- ACTIVITY
Scan the records below for the line with "Impresión de Lona" and the line with "Termini per il". Repeat those two lines and every line between them exactly, and nothing else.

# # # #

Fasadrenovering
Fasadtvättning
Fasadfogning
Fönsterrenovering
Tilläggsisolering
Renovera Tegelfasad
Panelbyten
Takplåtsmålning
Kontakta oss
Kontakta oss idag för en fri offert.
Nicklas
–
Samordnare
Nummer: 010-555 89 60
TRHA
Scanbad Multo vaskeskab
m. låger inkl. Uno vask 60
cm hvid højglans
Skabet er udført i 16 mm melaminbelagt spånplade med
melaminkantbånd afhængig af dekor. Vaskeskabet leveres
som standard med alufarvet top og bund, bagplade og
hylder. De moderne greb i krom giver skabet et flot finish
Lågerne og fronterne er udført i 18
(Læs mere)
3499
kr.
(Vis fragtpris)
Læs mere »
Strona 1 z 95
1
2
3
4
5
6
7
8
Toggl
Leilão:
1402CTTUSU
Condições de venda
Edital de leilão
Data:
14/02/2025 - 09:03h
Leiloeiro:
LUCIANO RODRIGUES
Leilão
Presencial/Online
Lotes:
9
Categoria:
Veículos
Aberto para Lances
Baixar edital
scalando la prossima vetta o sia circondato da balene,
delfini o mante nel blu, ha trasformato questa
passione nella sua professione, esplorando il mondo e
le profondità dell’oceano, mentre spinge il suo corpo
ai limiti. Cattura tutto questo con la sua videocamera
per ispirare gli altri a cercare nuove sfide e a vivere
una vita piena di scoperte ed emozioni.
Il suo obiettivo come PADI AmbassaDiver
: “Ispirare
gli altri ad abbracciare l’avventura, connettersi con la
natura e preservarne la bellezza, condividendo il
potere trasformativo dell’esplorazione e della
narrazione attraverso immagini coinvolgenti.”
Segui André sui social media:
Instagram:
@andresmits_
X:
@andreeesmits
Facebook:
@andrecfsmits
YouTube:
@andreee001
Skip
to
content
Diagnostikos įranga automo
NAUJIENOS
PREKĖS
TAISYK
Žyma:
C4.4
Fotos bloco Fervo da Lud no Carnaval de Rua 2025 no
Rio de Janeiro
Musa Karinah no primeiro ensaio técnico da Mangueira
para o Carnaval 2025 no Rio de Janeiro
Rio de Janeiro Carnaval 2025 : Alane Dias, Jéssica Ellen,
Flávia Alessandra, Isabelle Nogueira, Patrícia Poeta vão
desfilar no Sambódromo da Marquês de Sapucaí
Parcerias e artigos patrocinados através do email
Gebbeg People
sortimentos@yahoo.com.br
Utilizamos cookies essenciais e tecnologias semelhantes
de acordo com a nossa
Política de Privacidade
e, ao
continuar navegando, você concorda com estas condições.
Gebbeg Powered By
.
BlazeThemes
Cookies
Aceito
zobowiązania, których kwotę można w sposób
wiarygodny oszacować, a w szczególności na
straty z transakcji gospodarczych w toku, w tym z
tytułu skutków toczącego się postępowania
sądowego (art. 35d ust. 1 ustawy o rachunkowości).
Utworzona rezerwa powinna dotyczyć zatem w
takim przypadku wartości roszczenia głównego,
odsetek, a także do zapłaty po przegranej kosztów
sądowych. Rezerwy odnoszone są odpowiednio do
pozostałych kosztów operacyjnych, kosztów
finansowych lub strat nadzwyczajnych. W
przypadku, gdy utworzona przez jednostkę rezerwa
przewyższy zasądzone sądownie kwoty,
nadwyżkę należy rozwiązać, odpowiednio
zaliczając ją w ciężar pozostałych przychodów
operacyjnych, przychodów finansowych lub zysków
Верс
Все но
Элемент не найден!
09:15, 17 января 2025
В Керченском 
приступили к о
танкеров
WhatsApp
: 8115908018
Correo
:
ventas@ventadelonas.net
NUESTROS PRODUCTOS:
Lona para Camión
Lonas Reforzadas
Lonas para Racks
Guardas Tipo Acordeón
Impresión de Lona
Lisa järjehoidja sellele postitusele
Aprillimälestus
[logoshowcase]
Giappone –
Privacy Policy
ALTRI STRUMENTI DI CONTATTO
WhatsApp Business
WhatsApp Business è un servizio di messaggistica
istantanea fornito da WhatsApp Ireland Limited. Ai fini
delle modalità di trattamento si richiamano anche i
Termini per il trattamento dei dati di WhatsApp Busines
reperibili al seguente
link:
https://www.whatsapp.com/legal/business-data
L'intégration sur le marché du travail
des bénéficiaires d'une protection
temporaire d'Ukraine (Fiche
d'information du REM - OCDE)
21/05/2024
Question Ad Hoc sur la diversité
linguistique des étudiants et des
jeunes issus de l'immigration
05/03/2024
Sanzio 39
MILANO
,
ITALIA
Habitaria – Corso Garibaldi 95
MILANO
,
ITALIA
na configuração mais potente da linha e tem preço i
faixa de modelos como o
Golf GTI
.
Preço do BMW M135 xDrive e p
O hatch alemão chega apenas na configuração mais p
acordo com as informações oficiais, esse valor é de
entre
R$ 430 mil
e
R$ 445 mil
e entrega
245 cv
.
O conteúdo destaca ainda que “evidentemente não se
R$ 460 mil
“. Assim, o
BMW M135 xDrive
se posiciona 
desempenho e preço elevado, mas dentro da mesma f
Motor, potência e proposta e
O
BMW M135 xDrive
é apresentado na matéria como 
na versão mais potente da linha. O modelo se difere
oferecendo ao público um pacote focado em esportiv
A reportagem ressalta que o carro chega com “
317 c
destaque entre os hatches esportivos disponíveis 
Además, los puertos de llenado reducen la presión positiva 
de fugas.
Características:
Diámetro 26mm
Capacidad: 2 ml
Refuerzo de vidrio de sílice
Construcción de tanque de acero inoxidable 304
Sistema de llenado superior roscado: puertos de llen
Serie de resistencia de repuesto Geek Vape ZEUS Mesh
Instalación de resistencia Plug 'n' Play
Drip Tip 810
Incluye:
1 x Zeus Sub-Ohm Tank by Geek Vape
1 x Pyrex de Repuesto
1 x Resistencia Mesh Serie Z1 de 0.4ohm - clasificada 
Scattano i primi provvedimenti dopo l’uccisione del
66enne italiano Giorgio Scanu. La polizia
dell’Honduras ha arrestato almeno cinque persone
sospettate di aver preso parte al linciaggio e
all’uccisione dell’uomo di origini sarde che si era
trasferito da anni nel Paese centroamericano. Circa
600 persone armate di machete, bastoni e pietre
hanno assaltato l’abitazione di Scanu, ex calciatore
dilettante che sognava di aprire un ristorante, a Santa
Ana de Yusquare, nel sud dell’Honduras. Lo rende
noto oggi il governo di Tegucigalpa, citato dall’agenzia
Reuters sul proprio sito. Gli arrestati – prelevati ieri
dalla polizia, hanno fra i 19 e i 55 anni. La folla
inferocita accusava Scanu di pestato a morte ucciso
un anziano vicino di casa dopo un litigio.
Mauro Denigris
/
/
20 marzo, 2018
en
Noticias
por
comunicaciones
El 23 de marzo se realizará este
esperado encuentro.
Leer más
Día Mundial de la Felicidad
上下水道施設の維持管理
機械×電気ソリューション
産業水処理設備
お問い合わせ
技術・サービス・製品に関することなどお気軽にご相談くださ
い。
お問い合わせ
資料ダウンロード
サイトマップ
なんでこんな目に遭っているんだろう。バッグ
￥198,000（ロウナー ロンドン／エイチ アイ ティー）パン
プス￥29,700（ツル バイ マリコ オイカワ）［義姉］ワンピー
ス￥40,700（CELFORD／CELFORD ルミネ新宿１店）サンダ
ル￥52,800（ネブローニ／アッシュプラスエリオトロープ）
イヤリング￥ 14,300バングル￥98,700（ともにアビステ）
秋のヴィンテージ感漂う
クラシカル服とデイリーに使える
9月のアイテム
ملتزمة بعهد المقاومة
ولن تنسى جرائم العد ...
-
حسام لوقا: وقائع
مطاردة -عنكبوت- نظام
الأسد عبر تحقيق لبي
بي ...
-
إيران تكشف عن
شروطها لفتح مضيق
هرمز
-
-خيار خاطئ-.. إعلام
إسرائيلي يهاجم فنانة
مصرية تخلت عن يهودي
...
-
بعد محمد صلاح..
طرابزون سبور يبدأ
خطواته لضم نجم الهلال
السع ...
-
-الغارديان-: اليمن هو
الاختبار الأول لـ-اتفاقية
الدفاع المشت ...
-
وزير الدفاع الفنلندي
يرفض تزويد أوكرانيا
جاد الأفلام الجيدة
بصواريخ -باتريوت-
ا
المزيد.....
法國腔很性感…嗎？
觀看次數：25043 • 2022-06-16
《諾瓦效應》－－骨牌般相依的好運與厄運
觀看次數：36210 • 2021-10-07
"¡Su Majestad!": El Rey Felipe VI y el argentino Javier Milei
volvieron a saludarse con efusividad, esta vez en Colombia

# # # #

- RESULT OF THE TASK
Impresión de Lona
Lisa järjehoidja sellele postitusele
Aprillimälestus
[logoshowcase]
Giappone –
Privacy Policy
ALTRI STRUMENTI DI CONTATTO
WhatsApp Business
WhatsApp Business è un servizio di messaggistica
istantanea fornito da WhatsApp Ireland Limited. Ai fini
delle modalità di trattamento si richiamano anche i
Termini per il trattamento dei dati di WhatsApp Busines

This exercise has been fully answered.